Things i learned today.
@FoxyGoddess it seems the only possibility for life on Venus is microbial life up in the clouds where the temperatures are slightly lower. It seems like even thermophilic life from deep in Earth's oceans near volcanic vents would perish on Venus.

We need another Earth-like planet closer to our own orbit to avoid both any asteroid or gamma ray burst that might hit Earth, at least until the sun burns out (after it has grown into a red giant and engulfed Venus). Then we'd need a suitable exoplanet, but then we'd we'd also need massive ships capable of traveling in multiples of the speed of light to get there, so it doesn't seem realistic that humans will ever be able to truly find another home, at least not in the next few centuries, if we're not already extinct by then.
FoxyGoddess · 51-55, F
@ThirstenHowl Have you heard the recent theory that we are in a black hole?

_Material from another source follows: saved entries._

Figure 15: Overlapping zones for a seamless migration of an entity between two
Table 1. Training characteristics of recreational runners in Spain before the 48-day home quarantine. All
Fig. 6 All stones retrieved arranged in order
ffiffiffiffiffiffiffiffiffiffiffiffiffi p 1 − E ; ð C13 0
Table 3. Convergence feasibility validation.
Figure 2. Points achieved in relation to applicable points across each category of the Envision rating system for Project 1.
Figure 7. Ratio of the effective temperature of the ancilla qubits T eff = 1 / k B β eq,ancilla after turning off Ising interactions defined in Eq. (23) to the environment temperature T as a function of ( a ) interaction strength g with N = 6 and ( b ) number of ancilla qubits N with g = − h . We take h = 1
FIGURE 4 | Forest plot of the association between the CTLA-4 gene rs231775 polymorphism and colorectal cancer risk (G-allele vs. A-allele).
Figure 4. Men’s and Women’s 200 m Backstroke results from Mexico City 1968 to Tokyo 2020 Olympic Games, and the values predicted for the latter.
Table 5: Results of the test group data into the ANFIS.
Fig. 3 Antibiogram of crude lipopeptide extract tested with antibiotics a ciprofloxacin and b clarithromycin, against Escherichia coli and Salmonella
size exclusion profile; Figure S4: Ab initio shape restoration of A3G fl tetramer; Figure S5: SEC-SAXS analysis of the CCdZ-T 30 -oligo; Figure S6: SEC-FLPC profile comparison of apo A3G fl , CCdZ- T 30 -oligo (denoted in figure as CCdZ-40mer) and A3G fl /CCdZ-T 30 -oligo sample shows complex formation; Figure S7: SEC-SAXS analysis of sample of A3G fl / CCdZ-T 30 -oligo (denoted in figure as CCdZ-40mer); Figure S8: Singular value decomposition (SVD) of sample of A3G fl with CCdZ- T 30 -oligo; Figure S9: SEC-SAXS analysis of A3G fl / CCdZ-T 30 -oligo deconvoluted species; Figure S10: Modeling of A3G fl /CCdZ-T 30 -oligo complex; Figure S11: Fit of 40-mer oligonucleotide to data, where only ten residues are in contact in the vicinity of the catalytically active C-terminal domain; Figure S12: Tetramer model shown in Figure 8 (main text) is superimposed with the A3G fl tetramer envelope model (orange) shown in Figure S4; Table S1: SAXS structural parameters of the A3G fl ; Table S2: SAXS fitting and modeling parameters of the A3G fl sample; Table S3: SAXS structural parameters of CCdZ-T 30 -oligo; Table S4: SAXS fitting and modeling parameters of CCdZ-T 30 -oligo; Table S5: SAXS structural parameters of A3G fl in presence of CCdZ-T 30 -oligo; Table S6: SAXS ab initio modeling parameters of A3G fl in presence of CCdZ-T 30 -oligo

@FoxyGoddess no I haven't heard that ... if we are, how are we not being crushed down to subatomic particles by incredible gravity?
FoxyGoddess · 51-55, F
@ThirstenHowl https://www.sciencefocus.com/space/were-all-living-in-a-black-hole-the-bold-theory-scientists-cant-disprove
@FoxyGoddess interesting, it does seem at least mathematically plausible ... but I still don't understand how we would be alive or intact, my understanding has always been that no matter can remain intact inside a black hole because it's all ripped apart

moreover, we still don't seem to know yet what happens to anything sucked into a black hole after being ripped apart, i.e., what's on the other end / side of a black hole, does everything get ejected out the other side? I thought quasars were the the other "end" but that apparently isn't accurate
FoxyGoddess · 51-55, F
@ThirstenHowl The way I see it, black holes are an unknown variable. We really don't know what happens in one because we've never actually witnessed it since it takes so long. So all we have is mathematics and quantum physics to make sense of it. But even quantum physicists have said some things don't work the way they should mathematically, l8ke particle vibrations. So who truly knows until it happens.